Schaffer singles to leadoff. He advances to 2nd on a groundout to 1st. Fuentes singles to LF and Schaffer scores. Fuentes is thrown out at 2nd trying to stretch it into a double. Cusumano grounds out and the ISU 3rd is over.

Bottom 4, ISU leads 1-0.


----------



## landrus13

Leadoff walk for Omaha. Sac bunt and another walk puts 2 on for Omaha. Single up the middle plates an Omaha run. Omaha loads the bases. Wild pitch allows another Omaha run to cross the plate. Walk loads the bases again. 

Sac fly plates another for Omaha. Cline gets a flyout to finally end the threat.

End 4, Omaha leads 3-1.


----------



## landrus13

Absolutely nothing going for ISU in the top 5th. 3 up, 3 down.

Bottom 5, Omaha leads 3-1.


----------



## landrus13

Guerrero in to pitch for Cline.

Guerrero pitches a clean 5th.

End 5, Omaha leads 3-1.


----------



## landrus13

Ross singles to LF with 1 out. 2 fly outs after that end the inning.

Bottom ,6 Omaha leads 3-1.


----------



## landrus13

Omaha gets a leadoff single but he's erased with a DP. Guerrero gets a strikeout to end the inning.

End 6, Omaha leads 3-1.


----------



## landrus13

Fuentes leads off the ISU 7th with a single. Followed by a walk drawn by Cusumano. Sac bunt moves both runners up. Sac fly scores Fuentes from 3rd base. Nowaskie grounds out to end the ISU 7th.

Bottom 7, Omaha still leads 3-2.


----------



## landrus13

Leadoff walk by Omaha. Sac bunt pushes him over to 2nd base but nothing going for Omaha after that.

End 7, Omaha leads 3-2.


----------



## landrus13

Kido pinch hits for Magill and grounds out to 2nd base to leadoff the inning. Ross strikes out swinging. Schaffer singles thru the left side. Rivera flies out to end the ISU 8th.

Bottom 8, Omaha still leads 3-2.


----------



## landrus13

Frey in to pitch for ISU.


----------



## landrus13

Frey gets a strikeout and fly out to end the Omaha 8th.

End 8, Omaha leads 3-2.

Last chance coming up for ISU.


----------



## landrus13

Fuentes strikes out looking to start the ISU 9th. Cusumano strikes out looking. Hanna to pinch hit for Gines. Hanna grounds out and that's the game.

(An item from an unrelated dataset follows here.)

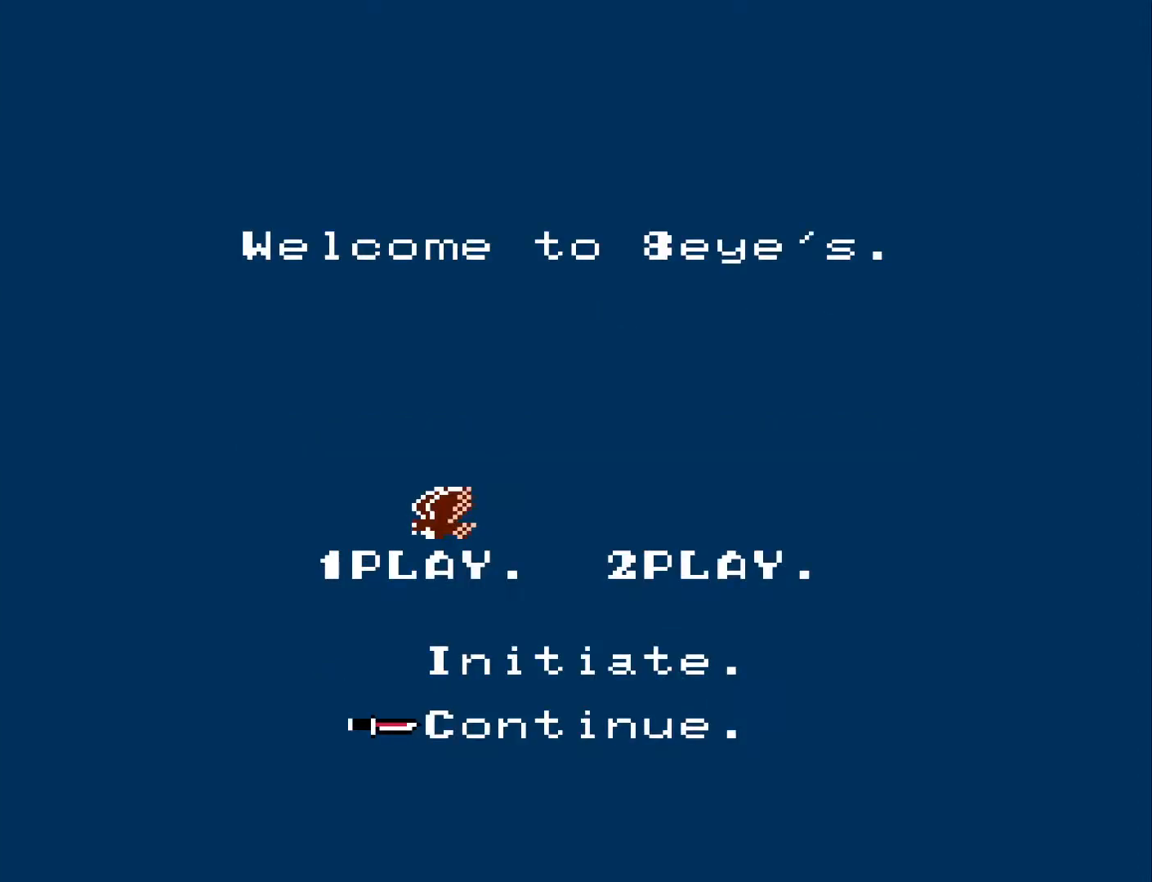
{"buttons": [], "left_stick": "center", "right_stick": "center", "events": [[50, "START", "down"], [167, "START", "up"]]}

Final score, Omaha wins it 3-2.


----------



## landrus13

ISU had another solid pitching effort today. Cline walked a few too many and it hurt. Other than that, he was solid. Guerrero pitched 3.1 innings and only gave up 1 hit. Pitching has been really good overall this weekend. But it's not gonna matter if ISU can't get their offense going. Struggling to score runs. Striking out way too much. Usually the offense starts slow for the Northern teams but I haven't seen ISU start this bad on offense in awhile.


----------



## GoSycamores

*Omaha Rallies to Defeat Sycamores at Snowbird Classic, 3-2*






PORT CHARLOTTE, Fla. – The University of Nebraska Omaha rallied for three runs in the bottom of the fourth inning and held on to secure a 3-2 victory over Indiana State Saturday at the Snowbird Classic in Port Charlotte, Florida. 

More...


----------



## GoSycamores

*Omaha Rallies to Defeat Sycamores at Snowbird Classic, 3-2*






PORT CHARLOTTE, Fla. – The University of Nebraska Omaha rallied for three runs in the bottom of the fourth inning and held on to secure a 3-2 victory over Indiana State Saturday at the Snowbird Classic in Port Charlotte, Florida. 

More...


----------



## Sycamorefan96

MVC Scores for 2/22

#16 UNC 9 DBU 0
#3 LVLE 6 VU 1
UNO 3 ISU 2
OKLA 3 ILST 2
DBU 6 #16 UNC 3
BU 11 APSU 3
BELM 4 UE 3
LIPSC 4 MSU 0
SIU 3 USC 1
ILST 7 OKLA 5


----------



## landrus13

2/23 ISU Lineup against Chicago State;

CF  Ross
RF  Nowaskie
2B  Fuentes
1B  Rivera
LF  Cusumano
SS  Schaffer
DH  Hanna
3B  Gines
C  Magill

Lane Miller (0-0, 27.00) on the mound today for ISU.


----------



## landrus13

Chicago State has taken the lead with a 3 run inning 5th so far.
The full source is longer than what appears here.